Reflections on IoT
A team developed a backscatter communication system using transfer learning and multiple antennas, boosting IoT energy efficiency by 40%.
There is no question about it that Internet of Things (IoT) devices are making a huge impact on the world around us. Everything from industry to agriculture, smart homes, and wearables has been transformed by the wide availability of inexpensive, powerful, connected compute systems. There are still some application areas that could greatly benefit from this technology, but in which there are limiting factors that prevent its practical application, however.
Widely distributed networks of sensors, for example, are challenging to implement. This is in large part due to the fact that the sensors will often be in remote areas where no connection to the power grid is readily available. Needing to rely on solar, wind, or other intermittently available sources of power, energy efficiency becomes a critical consideration. Advances in processing units and sensing systems have gone a long way toward keeping these IoT devices online, but when it comes to wireless communication, batteries can be drained faster than you can say Jack Robinson.

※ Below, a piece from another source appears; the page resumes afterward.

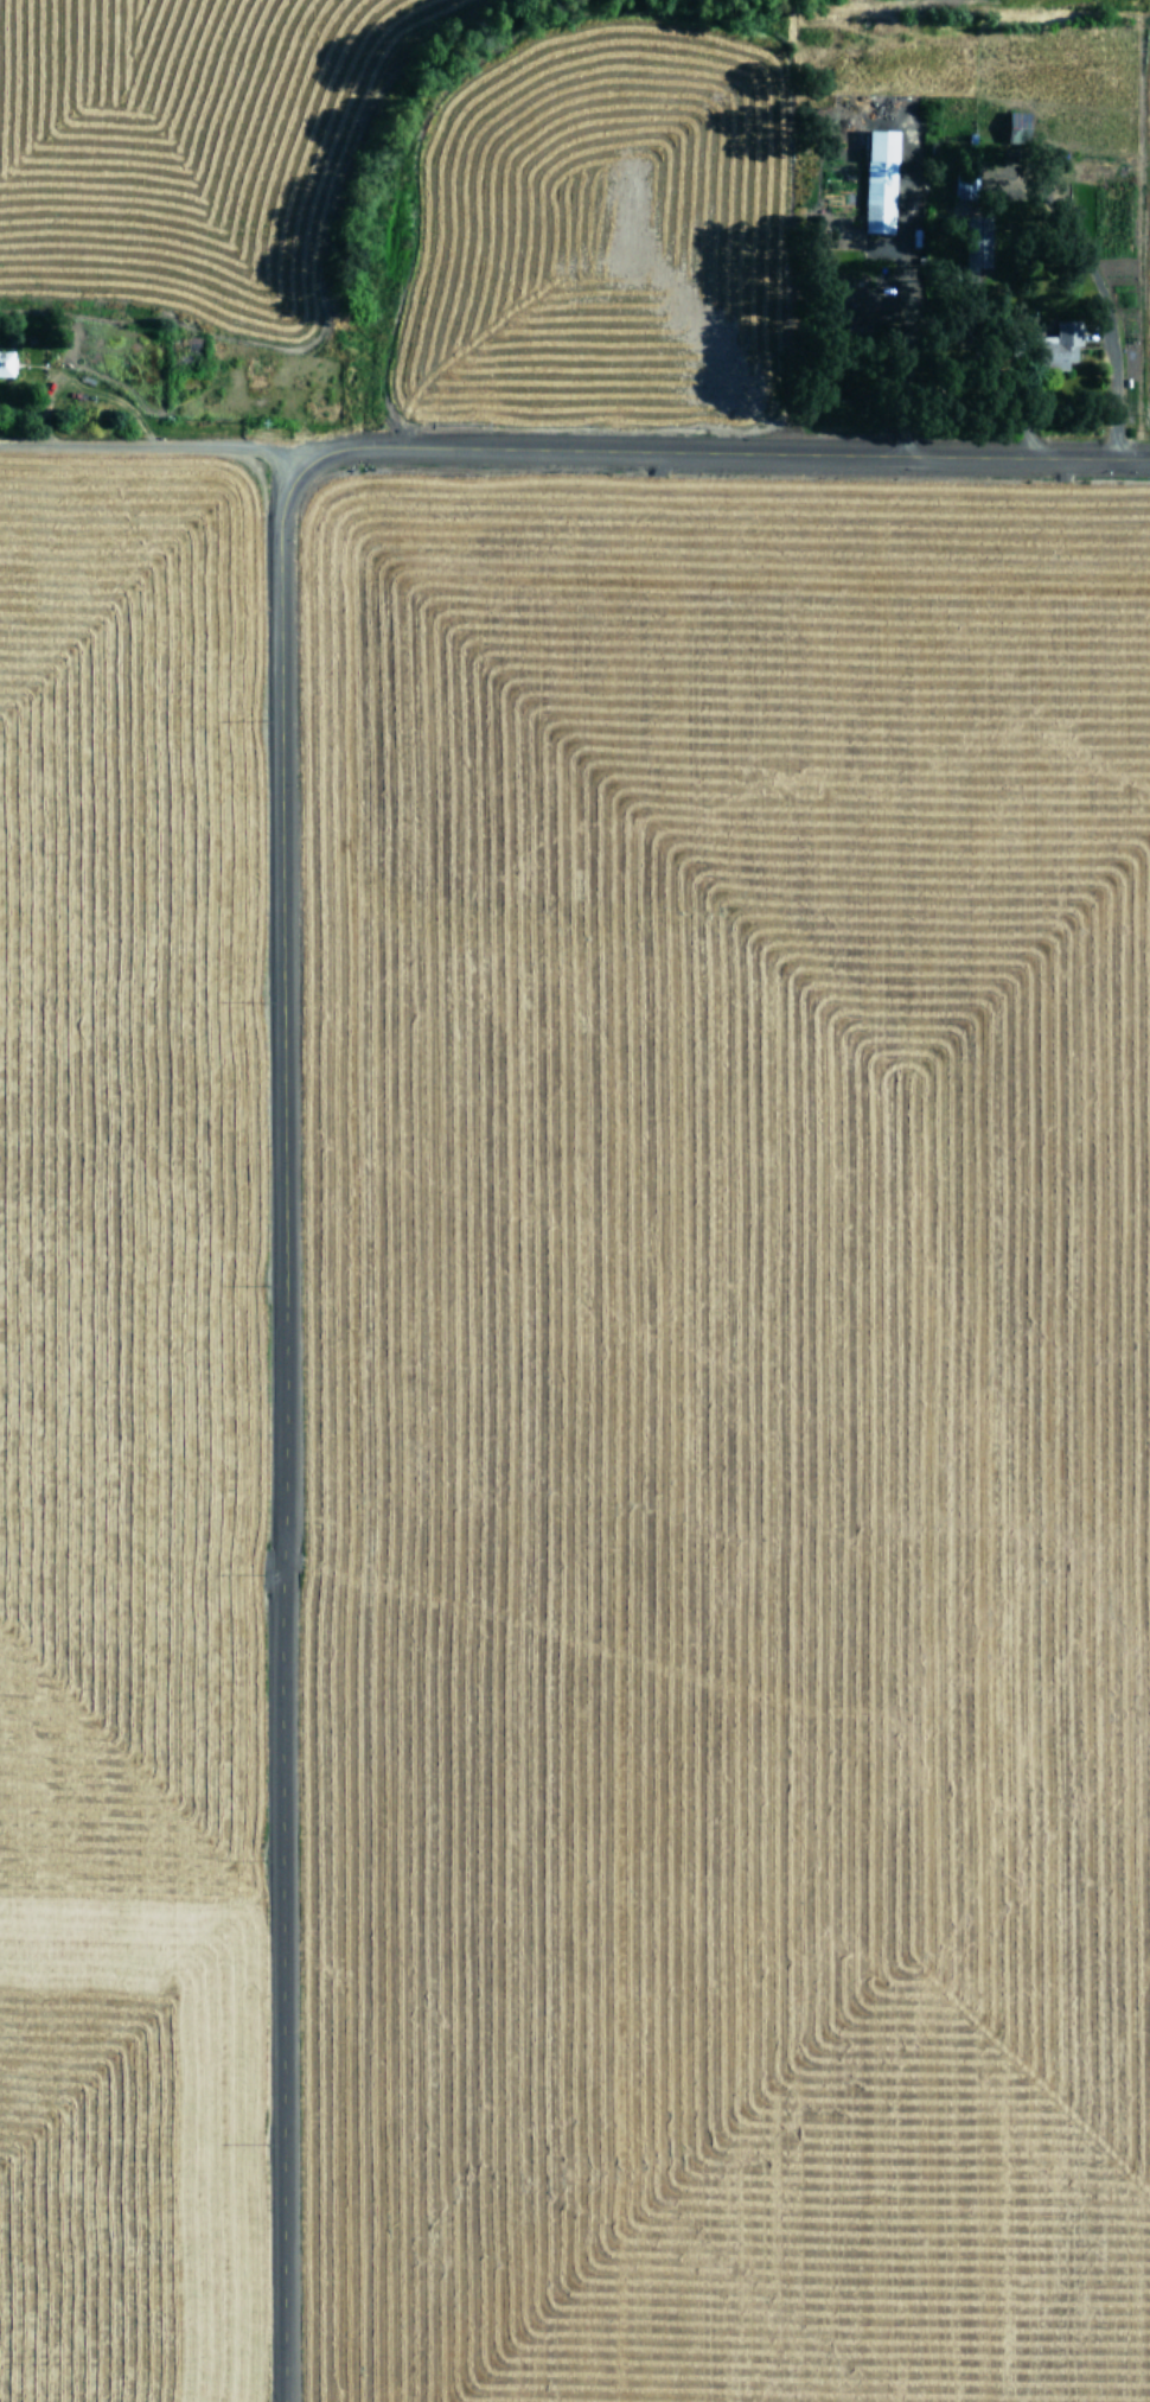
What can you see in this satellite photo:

Backscatter communication technologies are promising candidates that could help to solve this present issue. These systems do not generate the communications signals themselves, rather they reflect signals that are sent by a remote transmitter. As the signals are reflected, they are also modulated. By changing the signal in this way the device can encode information in it before it is returned to the transmitter. The advantage of this slightly convoluted approach is that it requires very little energy on the part of the device using the backscatter transmitter.
However, determining the best way to reflect signals can be difficult because real-world results can differ from the simulations that are used to plan networks. This has limited the adoption of backscatter communication systems, but the work of a team led by researchers at Pusan National University may soon change that. In this work, they have developed a better way to model how devices should reflect signals. Additionally, they showed how multiple antennas can be used for simultaneous signal transmission and reception. Together, these innovations have increased transmission rates, reduced error rates, and also enhanced energy efficiency by 40 percent.

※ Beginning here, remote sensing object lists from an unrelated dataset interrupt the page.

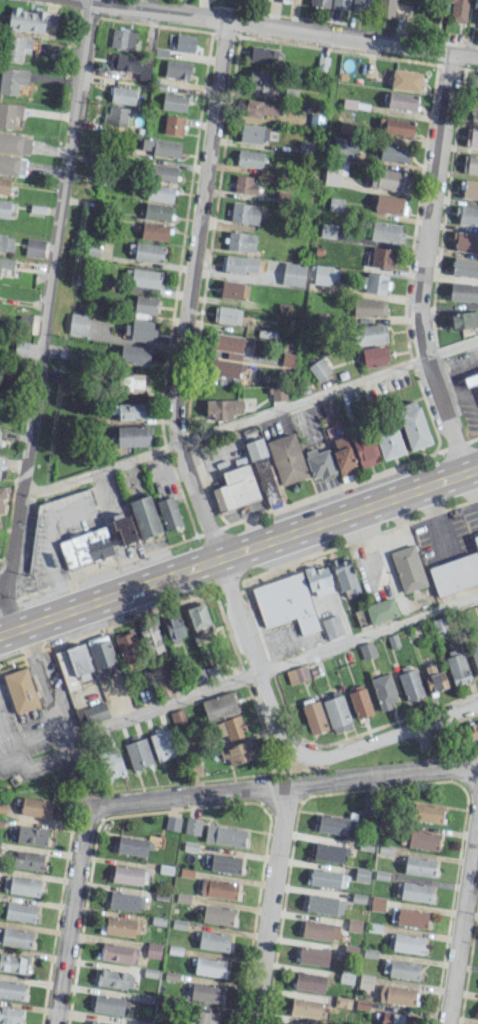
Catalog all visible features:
road: (102, 2)
building: (319, 3)
building: (340, 4)
building: (360, 5)
building: (385, 7)
building: (457, 10)
building: (30, 20)
road: (270, 26)
building: (122, 38)
building: (184, 43)
building: (16, 48)
building: (263, 54)
building: (130, 64)
building: (177, 69)
building: (12, 80)
building: (405, 80)
building: (258, 82)
building: (476, 89)
building: (122, 95)
building: (402, 100)
building: (174, 102)
building: (259, 108)
building: (474, 111)
building: (10, 115)
building: (115, 116)
building: (173, 125)
building: (396, 126)
building: (254, 133)
building: (472, 137)
building: (14, 143)
building: (161, 147)
building: (392, 152)
building: (249, 158)
building: (470, 164)
building: (12, 165)
building: (161, 172)
building: (392, 179)
building: (244, 184)
building: (4, 185)
building: (470, 189)
building: (160, 192)
building: (336, 204)
building: (388, 204)
building: (4, 208)
building: (156, 211)
building: (244, 213)
building: (466, 215)
building: (154, 231)
building: (386, 231)
building: (240, 241)
building: (6, 242)
building: (466, 242)
building: (34, 247)
building: (92, 248)
building: (146, 251)
building: (381, 257)
building: (6, 262)
building: (240, 264)
road: (426, 264)
building: (465, 267)
building: (293, 273)
building: (322, 274)
building: (142, 277)
building: (374, 283)
building: (233, 290)
building: (464, 292)
building: (145, 304)
road: (48, 307)
building: (369, 307)
building: (227, 315)
building: (462, 320)
building: (78, 324)
building: (138, 330)
building: (369, 334)
building: (230, 345)
building: (20, 348)
road: (452, 348)
building: (134, 354)
building: (373, 355)
road: (477, 358)
building: (288, 359)
road: (461, 364)
building: (320, 369)
building: (0, 371)
building: (471, 379)
building: (131, 381)
building: (277, 393)
road: (466, 393)
road: (177, 397)
road: (303, 399)
building: (329, 407)
building: (222, 408)
building: (130, 411)
building: (332, 424)
building: (412, 424)
building: (133, 436)
building: (388, 442)
building: (255, 448)
building: (365, 449)
building: (343, 456)
building: (287, 458)
building: (0, 460)
building: (319, 462)
road: (101, 468)
building: (235, 488)
building: (1, 497)
building: (169, 512)
building: (145, 516)
road: (56, 518)
building: (124, 529)
building: (476, 540)
building: (85, 547)
road: (238, 550)
building: (408, 568)
building: (455, 574)
building: (287, 603)
building: (381, 610)
building: (197, 615)
road: (5, 616)
building: (333, 627)
building: (174, 628)
building: (151, 639)
building: (127, 650)
building: (366, 650)
building: (101, 654)
building: (474, 656)
building: (79, 662)
road: (285, 662)
building: (456, 665)
building: (162, 681)
building: (435, 681)
building: (410, 682)
building: (20, 690)
building: (383, 691)
building: (359, 701)
building: (219, 706)
building: (91, 713)
building: (336, 713)
building: (177, 716)
building: (313, 717)
building: (233, 727)
road: (61, 731)
building: (471, 731)
road: (387, 734)
building: (162, 744)
building: (237, 752)
building: (137, 753)
building: (111, 763)
road: (295, 770)
road: (80, 780)
road: (283, 787)
building: (35, 807)
building: (3, 808)
building: (425, 812)
building: (173, 823)
building: (337, 824)
building: (193, 826)
building: (31, 834)
building: (224, 835)
building: (423, 840)
building: (133, 845)
building: (190, 846)
building: (330, 852)
building: (27, 860)
building: (225, 863)
building: (418, 866)
building: (166, 869)
building: (187, 872)
building: (361, 874)
building: (127, 875)
building: (327, 878)
building: (21, 885)
building: (218, 888)
building: (412, 891)
building: (126, 901)
building: (377, 903)
building: (324, 904)
road: (271, 905)
building: (19, 911)
road: (461, 913)
road: (72, 914)
building: (216, 915)
building: (411, 917)
building: (121, 927)
building: (319, 930)
building: (15, 937)
building: (213, 941)
building: (405, 943)
building: (153, 949)
building: (118, 953)
building: (314, 955)
building: (13, 963)
building: (210, 966)
building: (400, 968)
building: (114, 978)
building: (310, 981)
building: (365, 981)
building: (11, 989)
building: (203, 992)
building: (396, 994)
building: (108, 1004)
building: (305, 1007)
building: (9, 1015)
building: (204, 1017)
building: (392, 1018)
building: (101, 1022)
building: (289, 1023)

The key to better modeling signal reflection was the use of transfer learning. This is a machine learning technique that uses knowledge gained from one task to improve performance on another. The researchers first trained an artificial neural network with simulated data to understand how the devices behave under different conditions. They then trained it with real data to make better predictions.
This approach allowed them to predict signal reflections with high accuracy, leading to more efficient data transmission. They used 4-QAM and 16-QAM modulation schemes to optimize this process, keeping energy consumption very low (below 0.6 mW).
The team also designed a communication system with multiple antennas, enhancing signal reception and efficiency. Using dual-polarized Vivaldi antennas, they achieved high signal gain and good performance in suppressing unwanted signals.
The system was tested in the 5.725 GHz to 5.875 GHz C-band of the Industrial, Scientific, and Medical radio band and demonstrated high efficiency and reliability in data transmission. These findings hint that a more reliable and efficient backscatter communication system could soon be made available for a wide range of IoT use cases.